Graham Reid | | 1 min read
For someone who was never a big fan, I seem to have an unnatural amount of Moody Blues on my shelves: their first six albums from '65 to '70, and the '94 four-disc box set Time Traveller (which actually has a 5th disc I discovered about four minutes!).
To be honest I doubt I had played any of them for a decade, but when I first heard that exceptional Fleet Foxes album last year I thought I could detect some influence of the Moody's more Anglo-folk material in their arrangements. So I hauled out a couple of albums and had a play just for the comparison.
They weren't bad at all -- especially Days of Future Passed ('67) and A Question of Balance ('70) -- and so this live album made its way quickly into the player.
At the time of the Isle of Wight Festival -- headlined by Hendrix with the Who and Doors in the billing -- the Moody's had just released A Question of Balance and their cleverly orchestrated pop-rock with a few psychedelic overtones was mighty impressive.
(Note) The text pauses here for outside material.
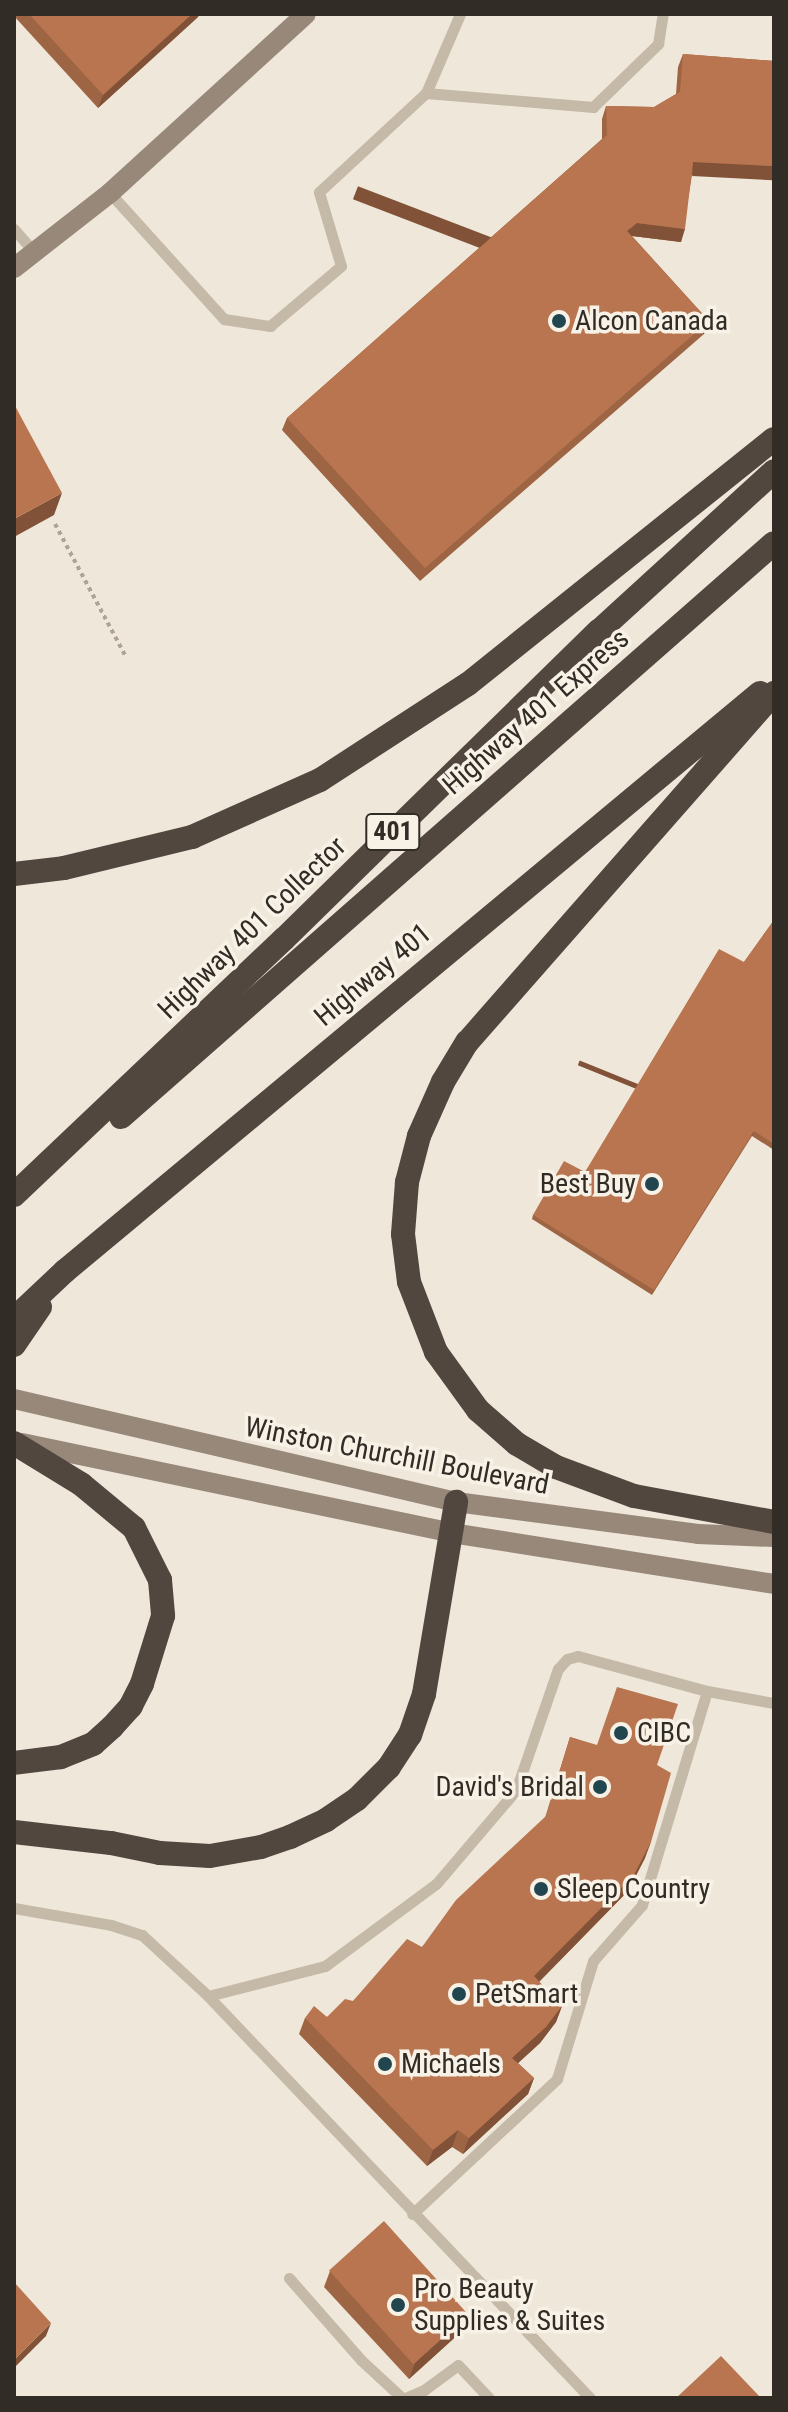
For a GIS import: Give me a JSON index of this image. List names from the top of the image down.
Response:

They were among the first of the "album bands" but they still managed to crack a few singles on the charts so they had done some real crossover.
They were always a bit on the earnest side and their quasi-mystic lyrics haven't held up well, and here of course there is a live urgency in places which leaves some of the vocals sounding a bit more breathless than they were on their poised albums.
I suspect this will be an item for Moody completists rather than an essential item in anyone's collection, but there is no denying that their ambitious, often swirling and adventurously arranged pop-rock balladry (with mellotron) was very impressive -- and quite some distance from the noisy rockers they were sharing the Wight stage with. But they hold their own when it comes to sonic punch, although it is in the more delicate (if lyrically florid) songs that they shine.